29 Mart 2024 Cum

Küskünlük Üzerine…

Varsa yüreğini kırdığımız biri, hemen tamir etmeliyiz..

 

KÜSKÜNLÜK ÜZERİNE…

Uzun süredir konuşmayan ve ayni mahallede oturan iki komşunun hikayesi…
 
Küsler…Kimbilir hangi anlamsız sebepten birbirlerini üzmüşler. Neredeyse tüm mahalle araya girse de faydasız, konuşmuyorlar. İnat etmişler!
 
Günler günleri, aylar ayları kovalamış. Bazen birbirlerini alışverişte görmüşler, bazen mahallede kaçamak bakışlarla süzmüşler.
 
Ne de olsa eski arkadaşlar. Birlikte ne güzel günler geçirmişler. Birlikte çocuk olmuşlar, birlikte büyümüşler…
 
Birbirlerinin düğününde oynamışlar. Yakınlarının cenazelerinde ağlamışlar. İyi günde, zor günde hep yan yana olmuşlar. Yardımlaşmışlar.
 
Fakat, fesatların fesatı olan insanlar onları rahat bırakmamış. Aralarını bozmuşlar. Onlar ise anlık öfkeleriyle kalkıp, zararla oturmuşlar.
 
Senelerin arkadaşlığını bir anda noktalamışlar.
 
Bir Cuma Namazı vakti…
 
Cami kalabalık, cemaat sıkışık. İmam Efendi ısrarla, "safları sık ve düzgün tutalım" ikazında bulunmakta. Bizim huysuz ihtiyarların bir tanesi ayakta. Bir kişilik boş yer var, var olmasına ama…Küs olduğu diğer ihtiyar amcanın yanında…
 
Birkaç saniyelik düşünme aşaması…Çare yok, gidecek ve yanında namaza duracak.
 
Cemaat durumun farkında. Belki de bu yüzden kendisine başka bir yer açmamakta.
 
Ve bizimkisi oturur. Yine kaçamak bakışlarla "eski dostunu" süzer. İkisinde de bir tatlı utanma, şirin bir heyecan ve görülmeye değer, saygılı bir tavır..
 
Namaz vakti yaklaşır ve sanki  müezzin de anlayarak olayı, yavaş yavaş, ağır ağır, cümlelere vurgu yapa yapa okur ezanı…
 
Birden gözleri kesişir.
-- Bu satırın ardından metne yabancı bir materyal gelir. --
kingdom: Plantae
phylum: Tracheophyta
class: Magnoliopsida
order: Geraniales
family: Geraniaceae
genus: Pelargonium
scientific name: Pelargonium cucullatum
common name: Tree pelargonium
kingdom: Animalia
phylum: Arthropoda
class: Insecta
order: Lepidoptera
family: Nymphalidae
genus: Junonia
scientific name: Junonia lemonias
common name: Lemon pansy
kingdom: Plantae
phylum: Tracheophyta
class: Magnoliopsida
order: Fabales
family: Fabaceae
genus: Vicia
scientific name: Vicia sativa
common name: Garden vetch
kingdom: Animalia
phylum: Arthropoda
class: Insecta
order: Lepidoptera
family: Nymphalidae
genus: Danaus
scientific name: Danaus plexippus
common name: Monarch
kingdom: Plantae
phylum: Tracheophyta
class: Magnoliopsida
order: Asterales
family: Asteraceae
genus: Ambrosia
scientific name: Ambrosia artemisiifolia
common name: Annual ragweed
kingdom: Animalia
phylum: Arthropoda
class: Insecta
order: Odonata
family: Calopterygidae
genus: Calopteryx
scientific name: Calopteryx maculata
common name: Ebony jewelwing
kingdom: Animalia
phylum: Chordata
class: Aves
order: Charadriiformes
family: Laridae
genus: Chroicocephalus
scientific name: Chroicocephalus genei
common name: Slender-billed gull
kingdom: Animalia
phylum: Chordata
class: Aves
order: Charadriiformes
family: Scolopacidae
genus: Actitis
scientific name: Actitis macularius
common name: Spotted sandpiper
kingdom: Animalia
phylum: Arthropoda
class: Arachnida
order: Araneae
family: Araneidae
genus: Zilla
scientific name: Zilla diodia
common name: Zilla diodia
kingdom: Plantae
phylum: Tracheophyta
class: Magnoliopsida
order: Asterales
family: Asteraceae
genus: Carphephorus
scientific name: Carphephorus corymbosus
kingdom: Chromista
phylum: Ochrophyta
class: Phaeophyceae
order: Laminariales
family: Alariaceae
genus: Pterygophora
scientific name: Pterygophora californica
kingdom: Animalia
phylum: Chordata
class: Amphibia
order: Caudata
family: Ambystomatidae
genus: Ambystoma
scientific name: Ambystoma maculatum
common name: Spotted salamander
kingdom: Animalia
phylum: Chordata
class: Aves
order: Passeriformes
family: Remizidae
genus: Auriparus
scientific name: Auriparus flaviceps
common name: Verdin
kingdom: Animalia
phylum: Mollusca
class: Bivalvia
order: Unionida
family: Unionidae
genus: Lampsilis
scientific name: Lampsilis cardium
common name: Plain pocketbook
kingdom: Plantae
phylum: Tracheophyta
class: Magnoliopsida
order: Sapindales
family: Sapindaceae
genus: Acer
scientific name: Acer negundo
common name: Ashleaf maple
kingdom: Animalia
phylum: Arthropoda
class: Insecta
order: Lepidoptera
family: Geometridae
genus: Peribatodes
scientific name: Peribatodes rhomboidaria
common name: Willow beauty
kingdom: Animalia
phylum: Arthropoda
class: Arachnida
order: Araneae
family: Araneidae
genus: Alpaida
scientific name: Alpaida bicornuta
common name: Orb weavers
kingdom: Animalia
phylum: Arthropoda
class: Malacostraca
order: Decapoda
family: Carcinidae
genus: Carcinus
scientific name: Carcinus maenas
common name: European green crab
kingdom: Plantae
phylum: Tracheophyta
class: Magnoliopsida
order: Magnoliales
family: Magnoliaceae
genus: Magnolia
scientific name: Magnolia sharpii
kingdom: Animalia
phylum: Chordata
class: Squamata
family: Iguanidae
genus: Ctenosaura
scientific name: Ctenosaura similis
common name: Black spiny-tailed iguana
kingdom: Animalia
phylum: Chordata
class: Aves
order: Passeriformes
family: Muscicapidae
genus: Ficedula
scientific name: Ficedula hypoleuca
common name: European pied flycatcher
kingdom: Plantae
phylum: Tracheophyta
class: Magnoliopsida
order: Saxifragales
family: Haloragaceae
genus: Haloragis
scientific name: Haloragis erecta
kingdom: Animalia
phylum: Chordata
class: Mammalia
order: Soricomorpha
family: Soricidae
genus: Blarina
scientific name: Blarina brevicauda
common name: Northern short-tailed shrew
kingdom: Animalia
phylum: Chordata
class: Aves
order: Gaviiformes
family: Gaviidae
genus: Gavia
Bakışları yakalanır birbirlerine. Ezanın vermiş olduğu manevi hal ile ve yılların hasretinin duygusallığı içerisinde, bir anda tebessüm belirir yüzlerinde..
 
Birbirlerinin ellerini tutarlar. Lakin gözyaşlarını tutamazlar… 
 
İşte bizim dinimiz böyle güzel, böyle hoş, böyle temiz bir din…
 
Fakat ya o namazda buluşmasalardı..Ya  barışmasalardı..Ya sağ iken birbirleri ile kucaklaşamasalardı..Ya bu küskünlük onlar ile kabire taşınsaydı…
 
Olayın günah boyutuna mı yanarsınız, yoksa yüreklerin kırgın ayrılığına mı?
 
Bizler o iki tatlı amca kadar şanslı olmayabiliriz. Varsa yüreğini kırdığımız biri, hemen tamir etmeliyiz..
 
En azından denemeliyiz. Çünkü Allah (c.c) bizden bunu istiyor…
 
Orhan DOĞANGÜNEŞ

1 Ekim 2010 

Related Articles

2 YORUMLAR

  1. Altun ağabey,öncelikle yazılarımı değer verip okuduğun ve güzel yorumlarda bulunduğun için teşekkür ederim.Kitap basma konusunda açıkçası bir niyetim ya da çalışmam olmadı.Bu konu için biraz daha profesyonelleşmem gerekiyor sanırım.Tabi bir de bir basım evi tarafından desteklenmem..İleride nasipse,olur inşallah.Selam ve saygılarımla.Dua ile..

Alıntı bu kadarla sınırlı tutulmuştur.